* DESCRIPTION OF THE TASK *
The answer should be a single number: how many lines of the entries below hold the word "always".

#### SOURCE RECORDS

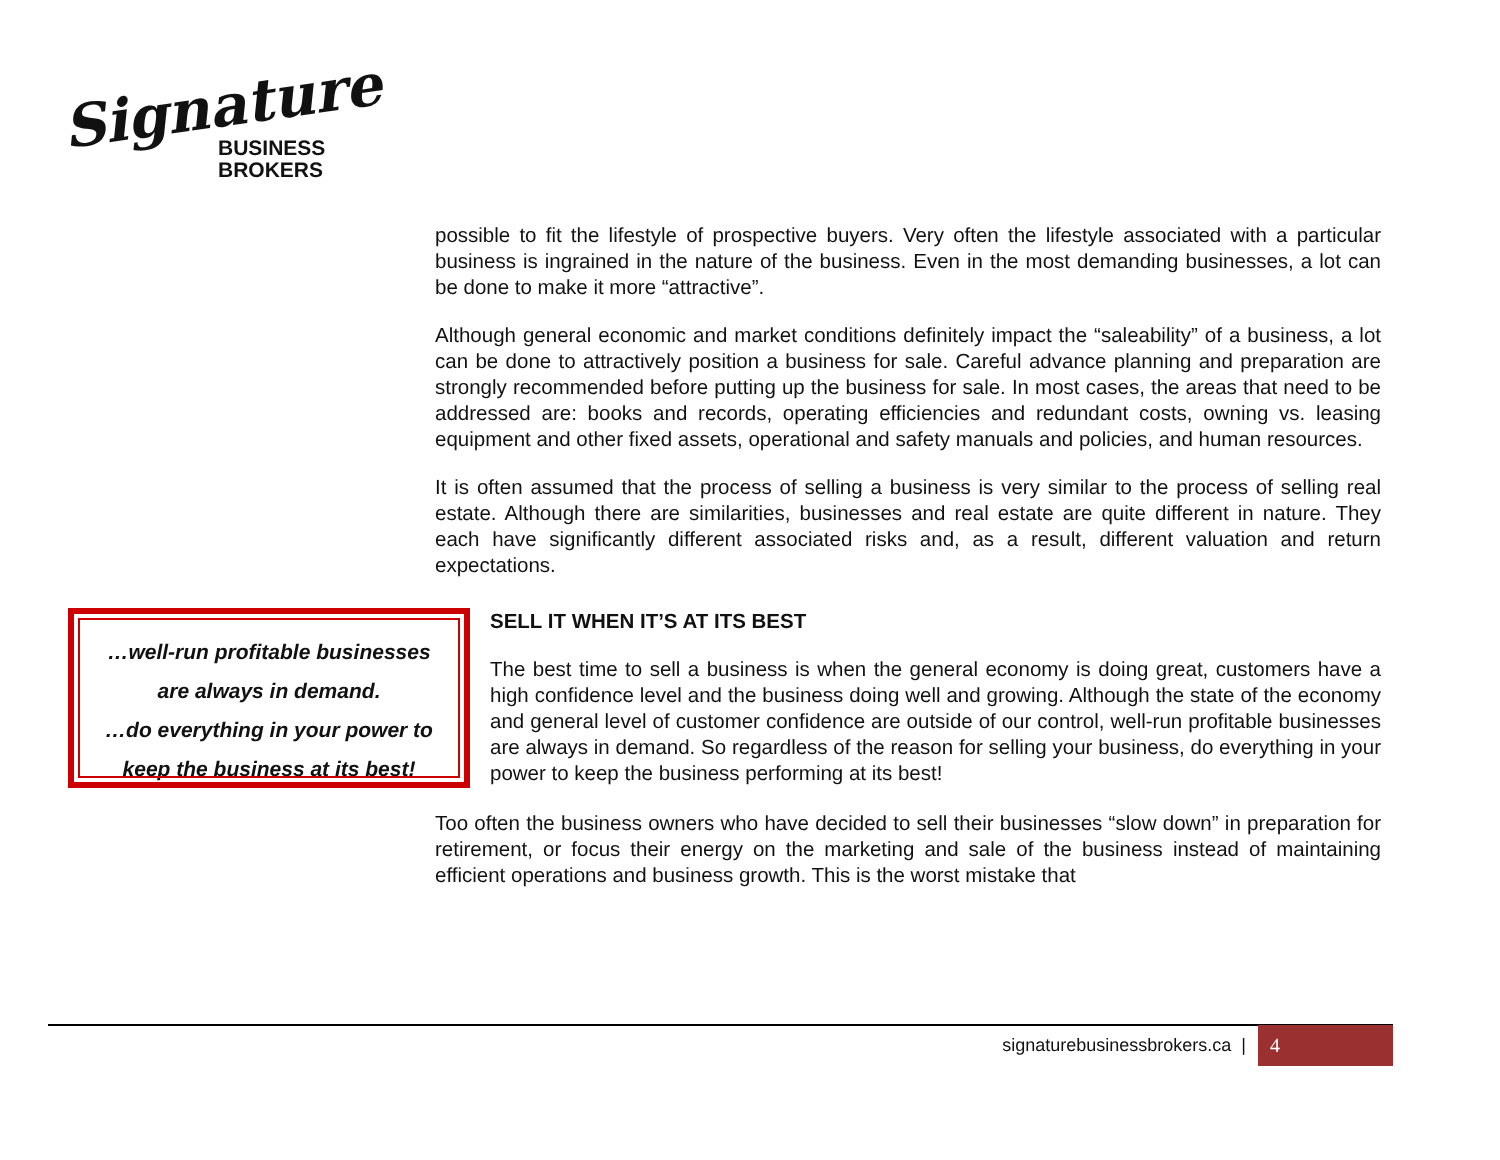Signature
BUSINESS
BROKERS
possible to fit the lifestyle of prospective buyers. Very often the lifestyle associated with a particular business is ingrained in the nature of the business. Even in the most demanding businesses, a lot can be done to make it more “attractive”.
Although general economic and market conditions definitely impact the “saleability” of a business, a lot can be done to attractively position a business for sale. Careful advance planning and preparation are strongly recommended before putting up the business for sale. In most cases, the areas that need to be addressed are: books and records, operating efficiencies and redundant costs, owning vs. leasing equipment and other fixed assets, operational and safety manuals and policies, and human resources.
It is often assumed that the process of selling a business is very similar to the process of selling real estate. Although there are similarities, businesses and real estate are quite different in nature. They each have significantly different associated risks and, as a result, different valuation and return expectations.
…well-run profitable businesses
are always in demand.
…do everything in your power to
keep the business at its best!
SELL IT WHEN IT’S AT ITS BEST
The best time to sell a business is when the general economy is doing great, customers have a high confidence level and the business doing well and growing. Although the state of the economy and general level of customer confidence are outside of our control, well-run profitable businesses are always in demand. So regardless of the reason for selling your business, do everything in your power to keep the business performing at its best!
Too often the business owners who have decided to sell their businesses “slow down” in preparation for retirement, or focus their energy on the marketing and sale of the business instead of maintaining efficient operations and business growth. This is the worst mistake that
signaturebusinessbrokers.ca | 4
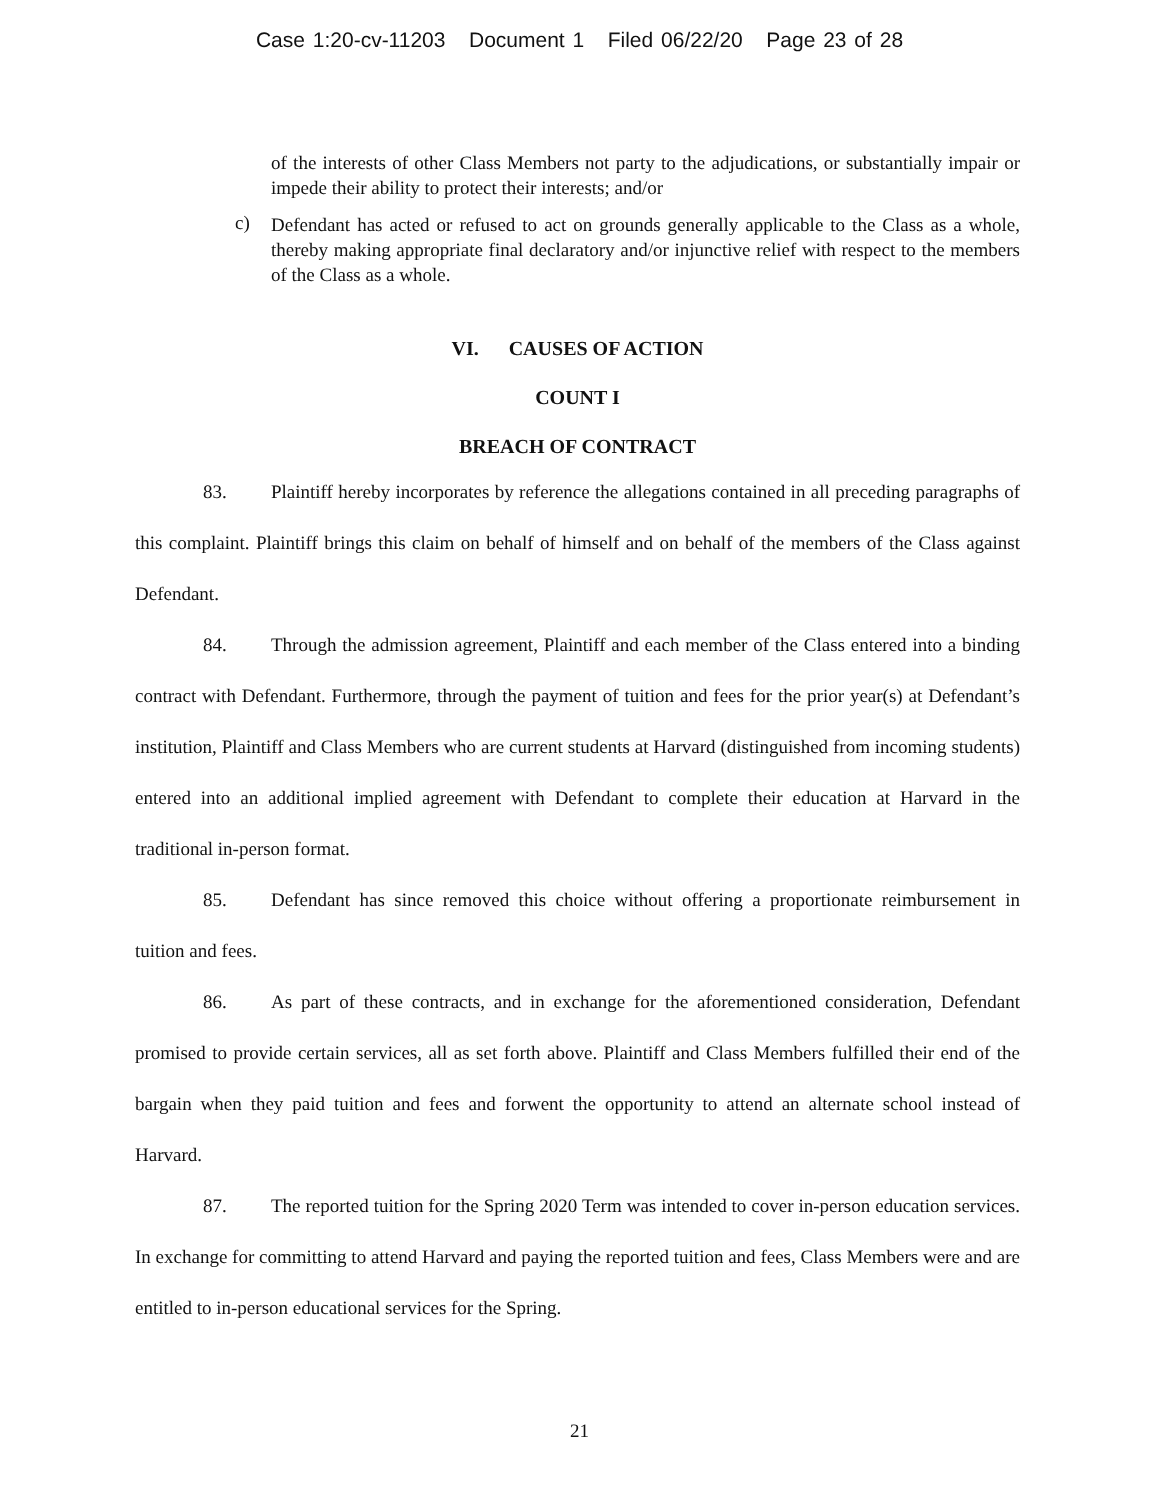Case 1:20-cv-11203 Document 1 Filed 06/22/20 Page 23 of 28
of the interests of other Class Members not party to the adjudications, or substantially impair or impede their ability to protect their interests; and/or
c) Defendant has acted or refused to act on grounds generally applicable to the Class as a whole, thereby making appropriate final declaratory and/or injunctive relief with respect to the members of the Class as a whole.
VI. CAUSES OF ACTION
COUNT I
BREACH OF CONTRACT
83. Plaintiff hereby incorporates by reference the allegations contained in all preceding paragraphs of this complaint. Plaintiff brings this claim on behalf of himself and on behalf of the members of the Class against Defendant.
84. Through the admission agreement, Plaintiff and each member of the Class entered into a binding contract with Defendant. Furthermore, through the payment of tuition and fees for the prior year(s) at Defendant’s institution, Plaintiff and Class Members who are current students at Harvard (distinguished from incoming students) entered into an additional implied agreement with Defendant to complete their education at Harvard in the traditional in-person format.
85. Defendant has since removed this choice without offering a proportionate reimbursement in tuition and fees.
86. As part of these contracts, and in exchange for the aforementioned consideration, Defendant promised to provide certain services, all as set forth above. Plaintiff and Class Members fulfilled their end of the bargain when they paid tuition and fees and forwent the opportunity to attend an alternate school instead of Harvard.
87. The reported tuition for the Spring 2020 Term was intended to cover in-person education services. In exchange for committing to attend Harvard and paying the reported tuition and fees, Class Members were and are entitled to in-person educational services for the Spring.
21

########

* SOLUTION *
2